O que é o Fórum de Davos?
Há cinquenta anos que os empresários mais poderosos do planeta se reúnem com os governos patronais cúmplices para construir um “Fórum Económico Mundial” que serve de tanque ideológico para justificar todos os planos de ajustamento e ataques à classe trabalhadora mundial. Já estiveram presentes Rockefeller, Bill Gates, o Presidente de França, Emmanuel Macron, Pedro Sánchez de Espanha, e representantes de todas as potências mundiais.
Qual é a origem da ameaça que Milei aponta? Acontece que, nas últimas décadas, o crescimento das lutas operárias e populares e, em particular, de movimentos como os movimentos ambientalistas, de mulheres, de povos indígenas e de nacionalidades oprimidas, alcançaram tanto conquistas como demandas instaladas, e os senhores do mundo, inclusive dos chefes de Estado de algumas das potências imperialistas, tiveram que ter diante de si um duplo discurso como parte de sua política de sustentação da dominação e da exploração. Assim, por exemplo, as Nações Unidas aprovaram uma “Agenda 2030 para o Desenvolvimento Sustentável” com alguns objectivos com os quais os governos dos patrões se comprometem em abstrato na luta contra a desigualdade, a pobreza e as alterações climáticas que fazem com que a extrema-direita como Milei se incomode, dado que poderiam representar algum tipo de intervenção sobre a busca de lucros do grande capital.

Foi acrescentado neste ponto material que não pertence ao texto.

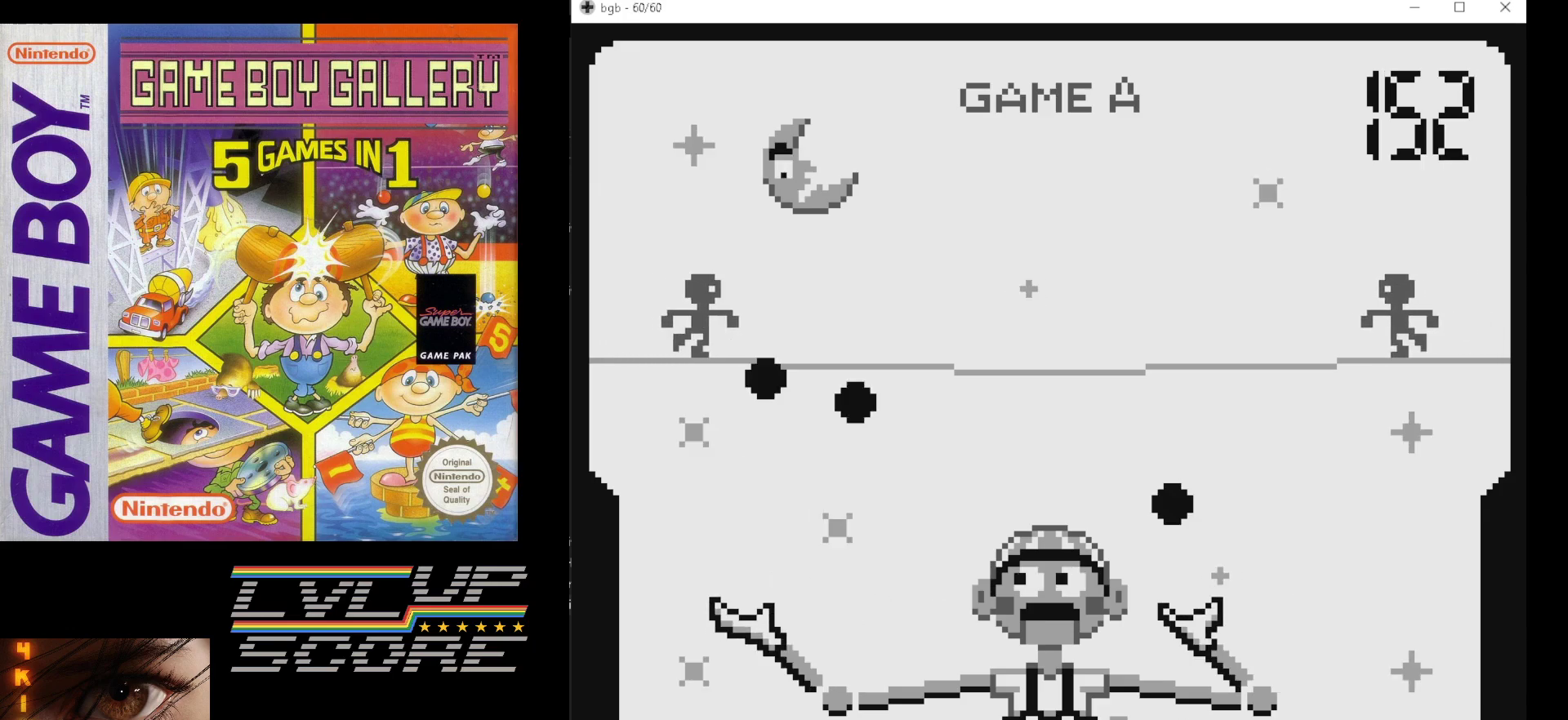
{"buttons": [], "events": []}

O autoproclamado “salvador” Javier deslocou-se então a Davos para exigir que o Fórum não se deixasse desviar por uma agenda que, supostamente preocupada com alguns direitos das mulheres e com as alterações climáticas, abriria as portas ao socialismo. Mas também foi mais longe: “não se deixem intimidar”, disse aos empresários mais poderosos do mundo, dos quais afirmou que o nosso país [Argentina] seria um aliado. “Deixem que as grandes multinacionais do mundo façam e desfaçam o que quiserem”, o que já vimos expresso na DNU [Estado de Emergênica] e na Lei Omnibus no nosso país, essa é a liberdade máxima pela qual luta o “libertarianismo” de Milei.
Mas será que os participantes de Davos estão assustados? Aparentemente não e, na verdade, nem mesmo a pandemia os comoveu. Um estudo da ONG de investigação sobre a desigualdade global Oxfam, divulgado no início do Fórum, mostrou que a riqueza dos cinco homens mais ricos do mundo duplicou desde 2020, enquanto, ao mesmo tempo, a riqueza dos 60% mais pobres do mundo (5 mil milhões de pessoas) diminuiu. De facto, as 148 maiores empresas do mundo obtiveram lucros recorde nos doze meses até junho de 2023, representando 52% mais do que tinham ganho entre 2018 e essa data. Por sua vez, no mundo supostamente ameaçado pelos “Estados” e pelo “socialismo”, o valor de mercado das dez maiores empresas do planeta ultrapassa a soma do Produto Interno Bruto de todos os países de África e da América Latina juntos. Como veremos, a ameaça, não para o “mundo ocidental”, mas para toda a humanidade e para todo o planeta, não é o socialismo que hoje não existe, mas o capitalismo que nos está a atacar.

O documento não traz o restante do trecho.